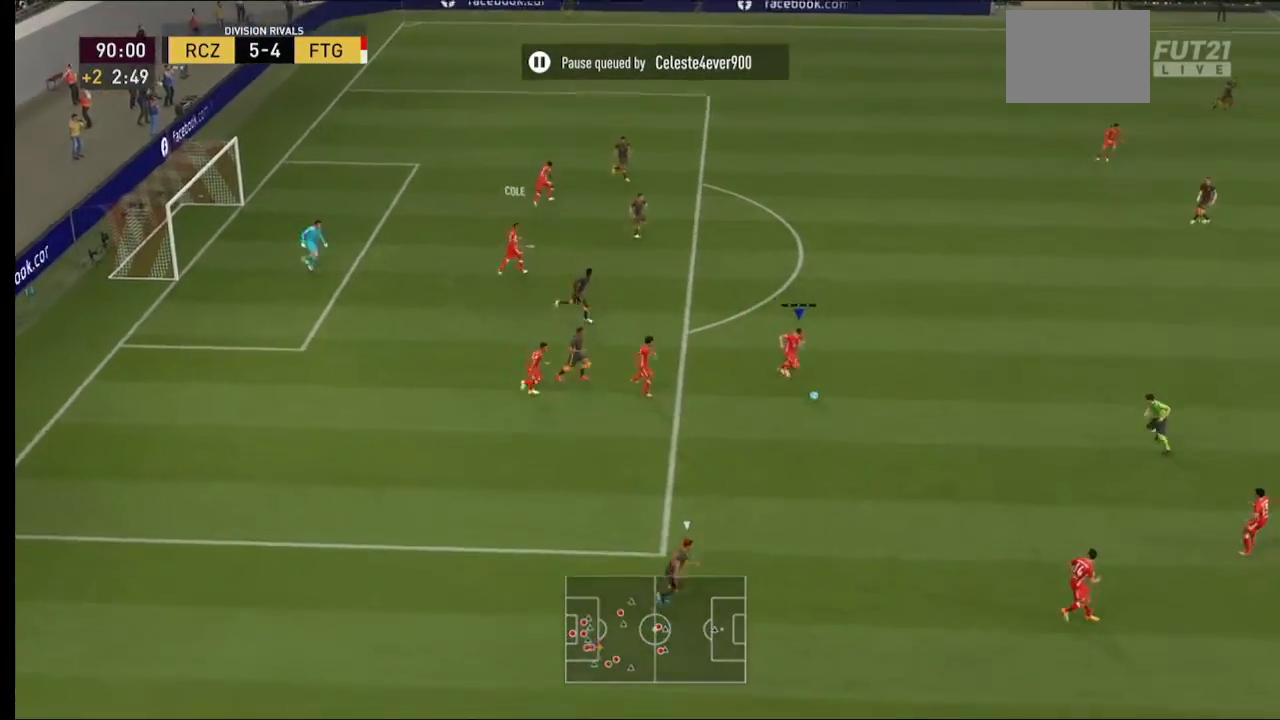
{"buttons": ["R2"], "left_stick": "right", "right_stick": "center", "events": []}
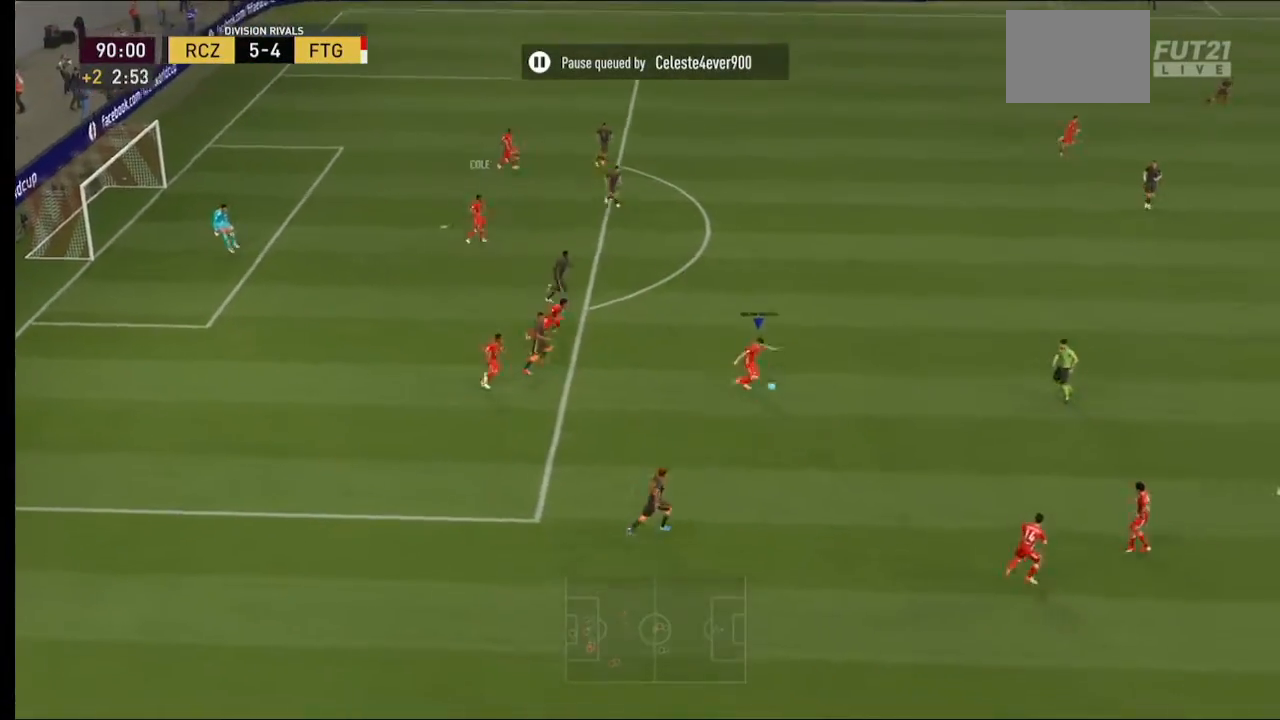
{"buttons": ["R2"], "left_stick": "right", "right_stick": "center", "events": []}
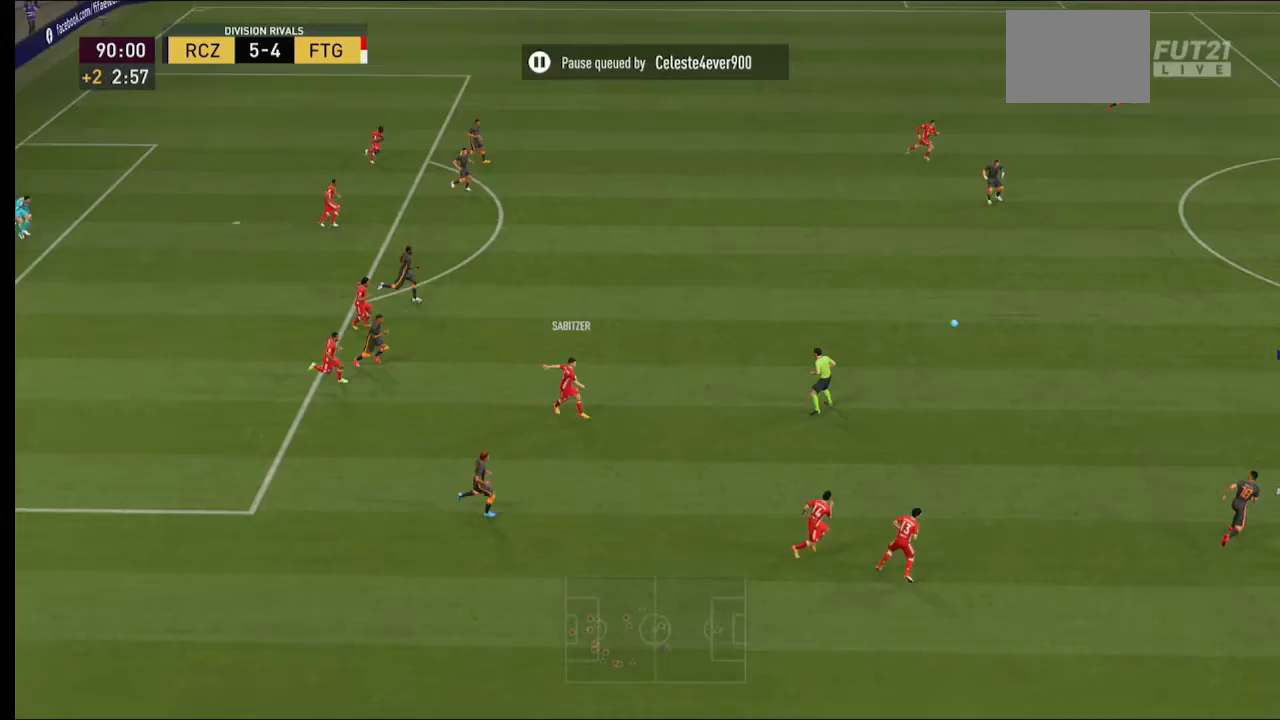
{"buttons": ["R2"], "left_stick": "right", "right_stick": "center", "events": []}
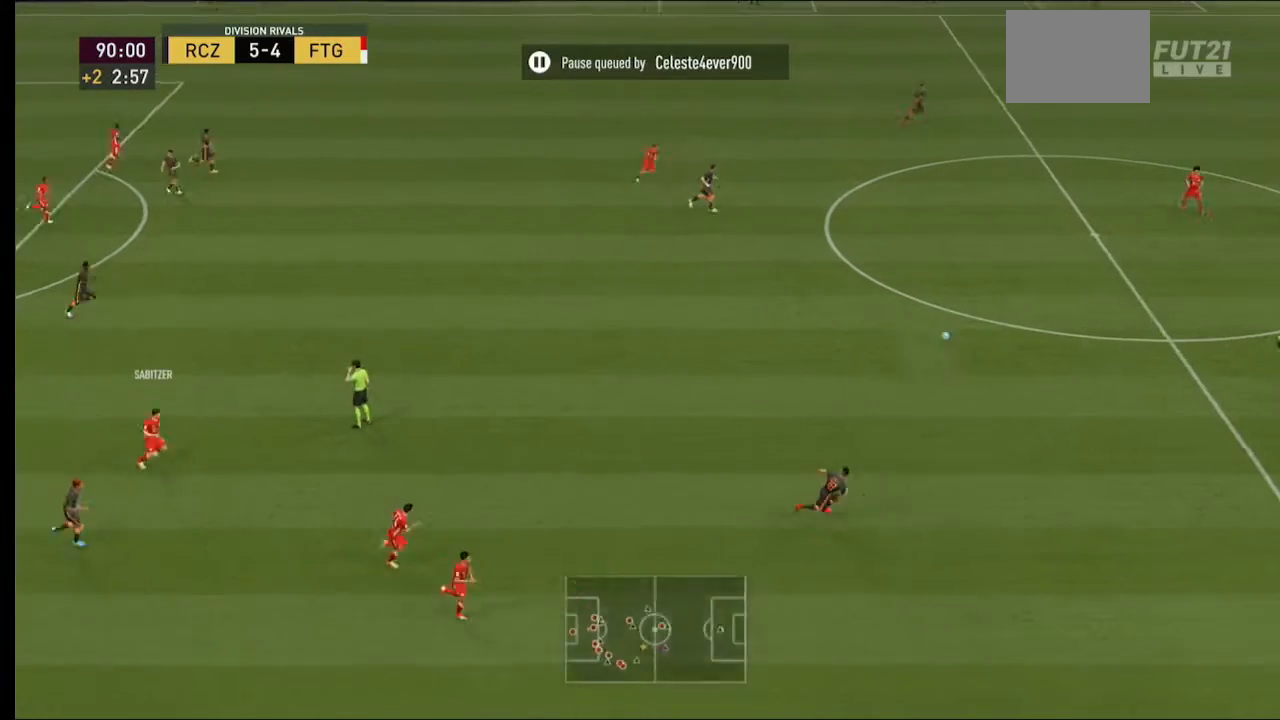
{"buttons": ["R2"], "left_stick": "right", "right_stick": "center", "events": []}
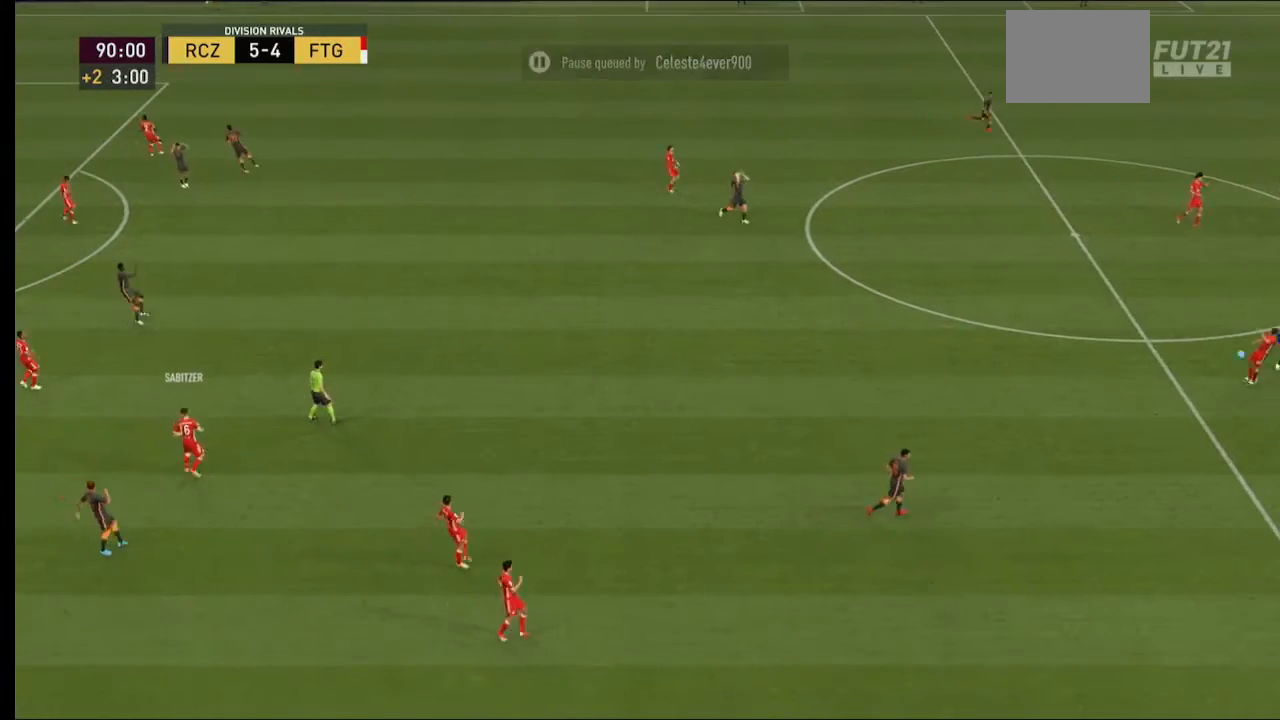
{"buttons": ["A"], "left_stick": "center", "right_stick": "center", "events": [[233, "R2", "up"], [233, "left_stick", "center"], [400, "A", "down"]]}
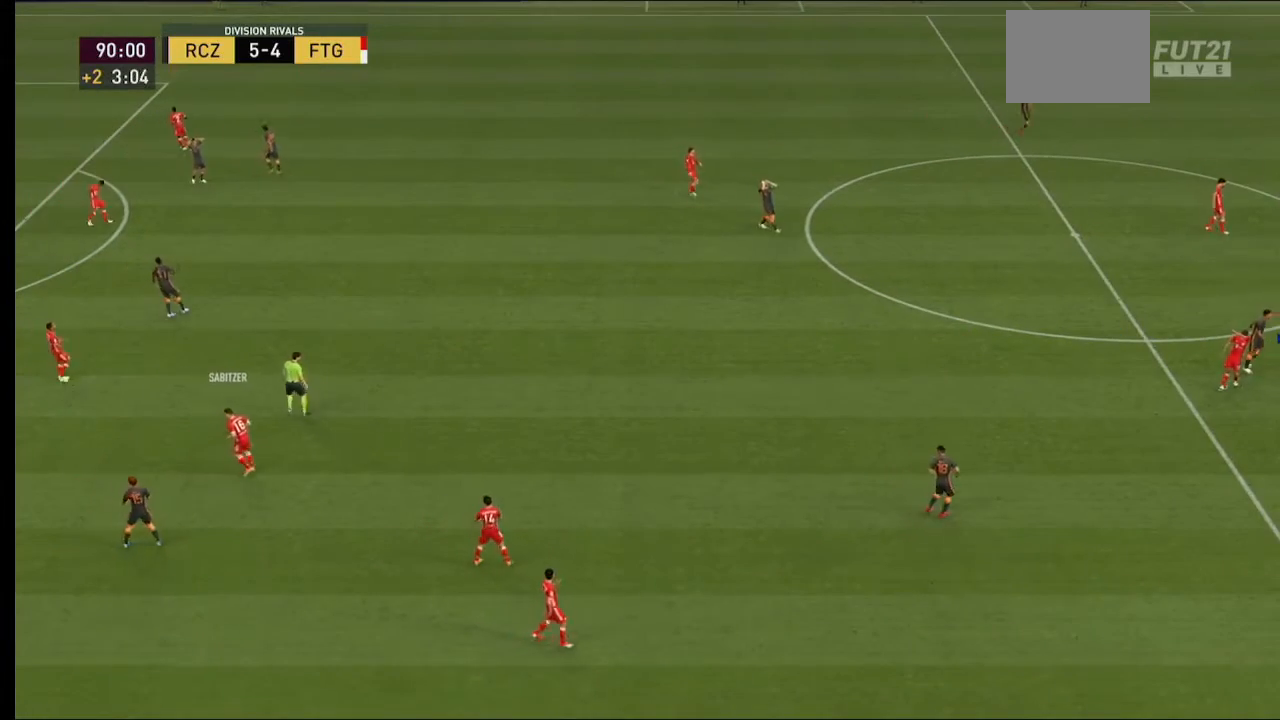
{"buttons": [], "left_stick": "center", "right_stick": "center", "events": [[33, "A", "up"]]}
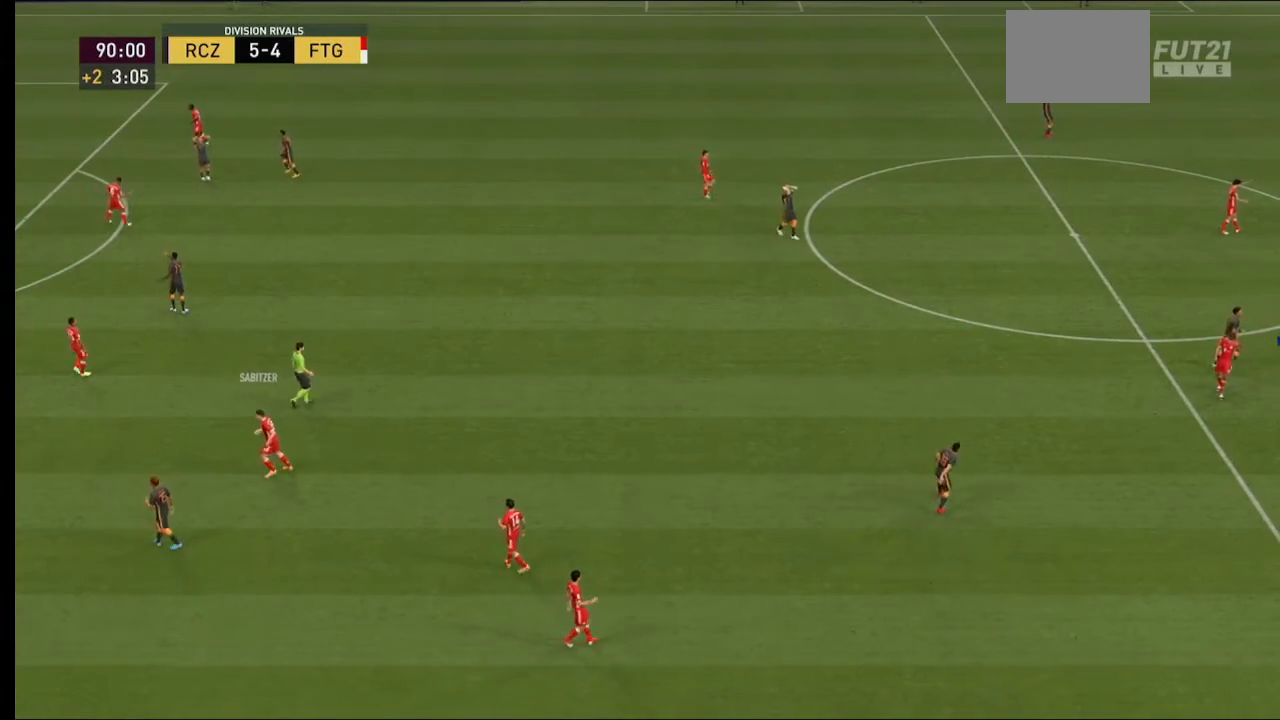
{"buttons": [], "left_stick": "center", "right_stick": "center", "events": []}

——

## Work instructions
Leave out the pictures and reproduce the rest of the listing exactly.

## Task answer
{"buttons": ["R2"], "left_stick": "right", "right_stick": "center", "events": []}
{"buttons": ["R2"], "left_stick": "right", "right_stick": "center", "events": []}
{"buttons": ["R2"], "left_stick": "right", "right_stick": "center", "events": []}
{"buttons": ["R2"], "left_stick": "right", "right_stick": "center", "events": []}
{"buttons": ["A"], "left_stick": "center", "right_stick": "center", "events": [[233, "R2", "up"], [233, "left_stick", "center"], [400, "A", "down"]]}
{"buttons": [], "left_stick": "center", "right_stick": "center", "events": [[33, "A", "up"]]}
{"buttons": [], "left_stick": "center", "right_stick": "center", "events": []}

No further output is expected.